Après la démission de Botero, M. Duque a nommé le commandant en chef des forces armées, le général Luis Fernando Navarro, au poste de ministre intérimaire de la Défense, faisant fi des appels à la désignation d’une personne qui soit connue pour son engagement envers le respect des droits de l’homme.

Critiquant cette nomination, le sénateur Ivan Cepeda, du Pôle démocratique alternatif (PDA, gauche), a déclaré que la politique du chef de l’Etat en matière de défense s’inspire de la politique de “Sécurité démocratique” mise en place par l’ancien président ultraconservateur controversé Alvaro Uribe (2002-2010), considéré comme étant le mentor politique de M. Duque.

A ses yeux, la politique de “Sécurité démocratique” est responsable des violations massives des droits de l’homme dans le pays sud-américain.

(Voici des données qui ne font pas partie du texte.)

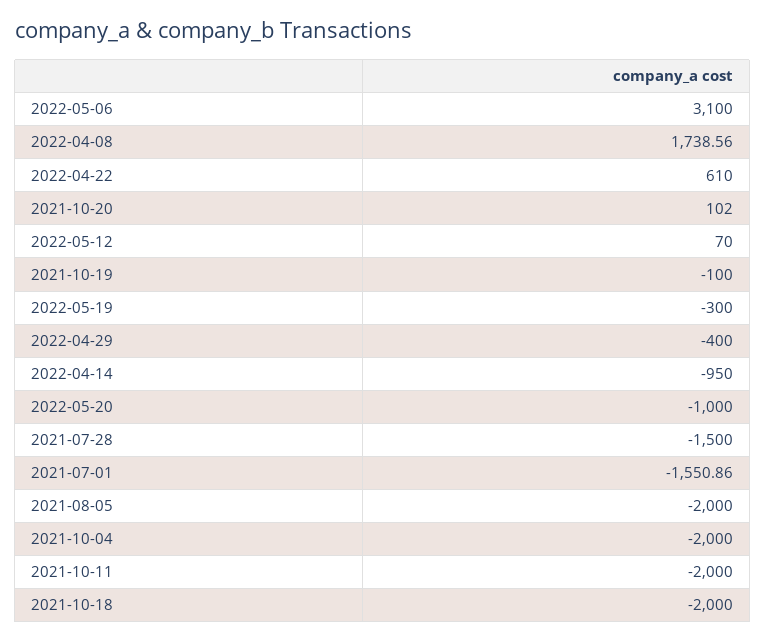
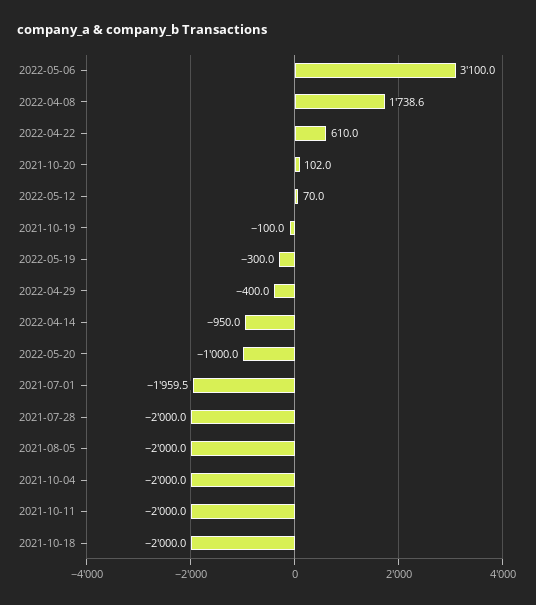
  {
    "2022-05-06": 3100,
    "2022-04-08": 1738.56,
    "2022-04-22": 610,
    "2021-10-20": 102,
    "2022-05-12": 70,
    "2021-10-19": -100,
    "2022-05-19": -300,
    "2022-04-29": -400,
    "2022-04-14": -950,
    "2022-05-20": -1000,
-   "2021-07-28": -1500,
+   "2021-07-28": -2000,
-   "2021-07-01": -1550.86,
+   "2021-07-01": -1959.5,
    "2021-08-05": -2000,
    "2021-10-04": -2000,
    "2021-10-11": -2000,
    "2021-10-18": -2000
  }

Abondant dans le même sens, le parti Farc, issu de l’ancienne guérilla de même nom, a estimé, dans un communiqué, que la démission de Botero offre l’opportunité pour le gouvernement de “rectifier sa politique erronée en matière de sécurité et de défense”.

“La politique de sécurité actuelle, qui favorise la pratique terrifiante des +faux positifs+ (homicides de civils présentés comme des membres de groupes armés tués lors des combats, ndlr), doit être rectifiée. Les forces militaires doivent être orientées vers le respect des droits de l’homme et destinées exclusivement à préserver la souveraineté nationale”, a insisté la Farc.

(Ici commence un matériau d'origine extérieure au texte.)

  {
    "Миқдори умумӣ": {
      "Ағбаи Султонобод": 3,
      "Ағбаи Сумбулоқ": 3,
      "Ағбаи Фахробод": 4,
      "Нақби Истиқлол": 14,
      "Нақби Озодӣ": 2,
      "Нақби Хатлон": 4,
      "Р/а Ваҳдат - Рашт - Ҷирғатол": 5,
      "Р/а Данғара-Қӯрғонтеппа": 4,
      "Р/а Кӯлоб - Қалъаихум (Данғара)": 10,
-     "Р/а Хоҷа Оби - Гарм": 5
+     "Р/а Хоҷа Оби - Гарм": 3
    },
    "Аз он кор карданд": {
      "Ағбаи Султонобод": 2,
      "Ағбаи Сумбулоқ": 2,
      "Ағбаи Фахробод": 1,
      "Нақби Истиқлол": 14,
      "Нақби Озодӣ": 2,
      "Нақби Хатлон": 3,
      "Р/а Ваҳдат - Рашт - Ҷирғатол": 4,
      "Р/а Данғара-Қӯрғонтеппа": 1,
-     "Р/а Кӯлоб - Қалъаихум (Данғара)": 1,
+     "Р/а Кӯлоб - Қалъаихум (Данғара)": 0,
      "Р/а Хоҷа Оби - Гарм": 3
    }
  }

Fait inédit dans l’histoire du pays, le deuxième vice-président du Sénat, Alexander López, a annoncé qu’une plainte sera déposée auprès de la Cour pénale internationale (CPI) à travers la Commission d’accusation de la Chambre des représentants contre le chef de l’Etat pour violation des droits de l’homme et du droit international humanitaire lors de cette opération militaire.

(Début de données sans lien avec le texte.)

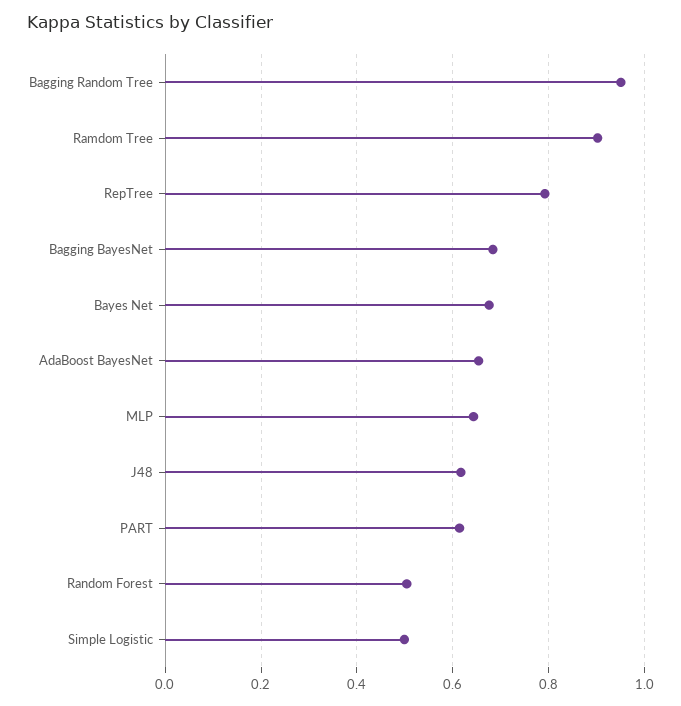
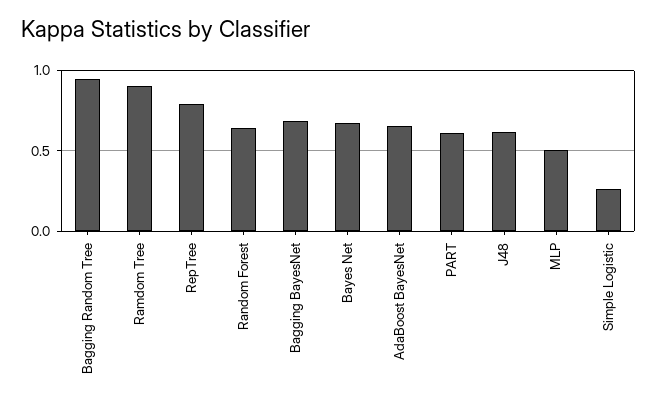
  {
    "Bagging Random Tree": 0.96,
    "Ramdom Tree": 0.9,
    "RepTree": 0.8,
    "Bagging BayesNet": 0.68,
    "Bayes Net": 0.68,
    "AdaBoost BayesNet": 0.66,
-   "MLP": 0.64,
+   "MLP": 0.5,
    "J48": 0.62,
    "PART": 0.62,
-   "Random Forest": 0.5,
+   "Random Forest": 0.65,
-   "Simple Logistic": 0.5
+   "Simple Logistic": 0.25
  }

Le commandant de l’armée, le général Nicacio Martínez, a beau affirmer que l’armée ignorait que des enfants mineurs se trouvaient sur le site bombardé, la presse a révélé que l’institution du Défenseur du peuple, chargée de la protection des droits de l’Homme, avait adressé en janvier dernier un rapport volumineux sur la situation sécuritaire dans le département de Caqueta dans lequel elle a fait état de recrutement des mineures par des groupes armés dans la région.

Dans ce rapport de 14 pages, envoyé à la ministre de l’Intérieur, Nancy Patricia Gutiérrez, le Défenseur du peuple, Carlos Alfonso Negret, a appelé les autorités locales et centrales à mettre en place des mécanismes à même d’assurer la sécurité des mineurs, des leaders sociaux et des ex-combattants de la guérilla démobilisée des Farc en situation de réintégration dans cette région.

Pour sa part, Herner Carreño, défenseur communal des droits de l’homme de la municipalité de Puerto Rico, dans le département de Caqueta, a déclaré avoir informé en mai dernier les unités de l’armée déployées dans la région de la présence des groupes armées et du recrutement forcé des mineurs.

Suite à ces déclarations, Carreño a dû quitter la région après avoir reçu des menaces de mort anonymes.

Même le Haut-Commissariat des Nations unies aux droits de l’homme a réagi à cette fusillade en invitant le gouvernement à mettre en œuvre “tous les standards” du droit international humanitaire pour protéger les mineurs en temps de conflit armé.

“Nous demandons à la Colombie de mettre en oeuvre toutes les normes du droit international y afférentes afin de garantir des niveaux de protection les plus élevés possibles pour les enfants et les adolescents victimes de violences”, a déclaré Alberto Brunori, représentant de l’agence onusienne à Bogotá.

Ce scandale a éclaté quelques jours avant la publication d’un sondage faisant état d’une hausse record de la cote d’impopularité du président Duque avec un taux de désapprobation de 69% de sa gestion des affaires de l’Etat.

Il s’agit du pourcentage d’opinions défavorables jamais recueilli par un président de la république depuis 1994.

Dans ce même contexte, les centrales syndicales et les organisations indigènes ont appelé à une grève nationale pour le 21 novembre pour protester contre la politique du président Duque en matière sociale et économique et fustiger la vague d’assassinats ayant récemment visé les indigènes.